I've been contemplating the planting of a chestnut tree in addition to the English walnut we've decided upon. Oh but for those spiny hulls! Our area sports MANY chestnut trees and the Christmas festivals spill over with chestnut roasters owing to the heavy English-rooted population from the gold mining days.

You've helped push me into the "plant it" category with that dish of dark treasure. I love a roasted chestnut along with a good chestnut stuffing. And it makes a great filling for cakes. Yummy!

I'm off in search of a tree at the local nursery. If I have to wait 7 years for some nuts I better get started! : D

Cloudhands said...

Debbie,
Are your local Chestnut trees the original American variety? We got four bare root trees from a local organization (can't remember who) that was promoting bringing back the American Chestnut. Two trees have died, I think we put one in a boggy area and the other just up and died. The remaining two seem to be florishing.
I'll keep following your web page and see if you share some recipes. My niece by marriage remembers chestnut dressing, but not how to make it. Thanks for stopping in for a visit.

Beth Niquette said...

How interesting! We have several of these chestnut trees on the back side of our block. They are in the grassy area between street and sidewalk--every year I pick a bowl of them.

So....how do YOU harvest and cook them?

Gilly said...

Those chestnuts look remarkably like what we call Sweet Chestnut, though it takes a really warm summer for the nuts to be big and good enough to eat!

I think they used to be roasted on a shovel over the fire, or a special shovel-like object only with little holes in, I suppose it made the heat get to the chestnuts easier.

Chestnut stuffing is traditional for turkeys at Christmas, only I'm not too fond of it!

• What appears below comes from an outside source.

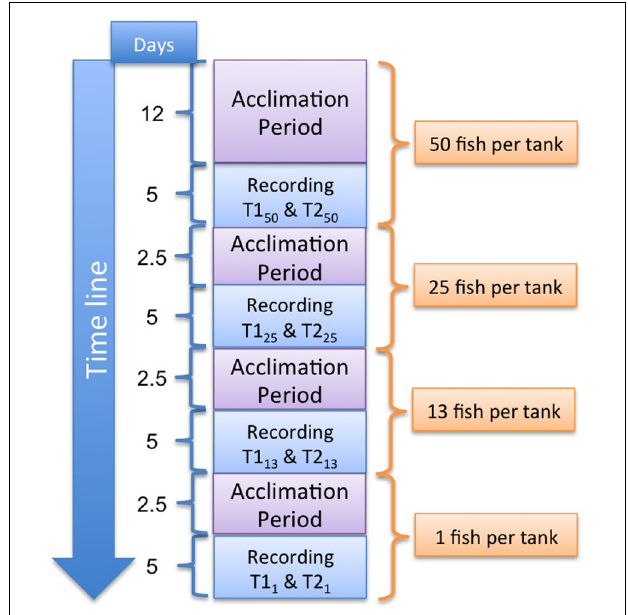
FIGURE 1 | Description of Experiment A. The fish number is halved in each step except the last one, when it was reduced from 5 to 1 individual. T1 and T2 indicate tank 1 and 2, respectively, and the sub-index the number of fish. The number of days the activities lasted is shown under “Days” on the left.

Yes, they used to sell roasted chestnuts on the street, they had a little brazier the roasted them on. I gather they were great for warming your hands on! Don't know how you ate them though, those shells can be very hard and determined to stay on the chestnut!!

Cloudhands said...

There are several kinds of Chestnuts and it is the American variety that seems to have been affected. I expect the nuts are all edible and some may be better than others.
Reading the site on cooking and peeling the chestnuts also mentions how hard it is to peel them. The trick is to do small batches and work quickly while the peel is hot and pliable.
Here is an internet site on cooking and peeling chestnuts.

http://www.latimes.com/features/printedition/food/la-fo-calcook5tip-2008nov05,0,2518214.story

GartenGrl at Cool Garden Things said...

Those chestnuts look just like the buckeyes in my neighbors back yard!
GartenGrl

Cloudhands said...

G.G. The chestnut and the buckeye must be related species of trees. Checking on the buckeye I learned that the nut is poisionous and has to be treated in a special way to make it edible. The chestnut just needs to be roasted. Perhaps you know that carrying a buckeye in your pocket is supposed to bring you luck. Thanks for stopping by for a chat.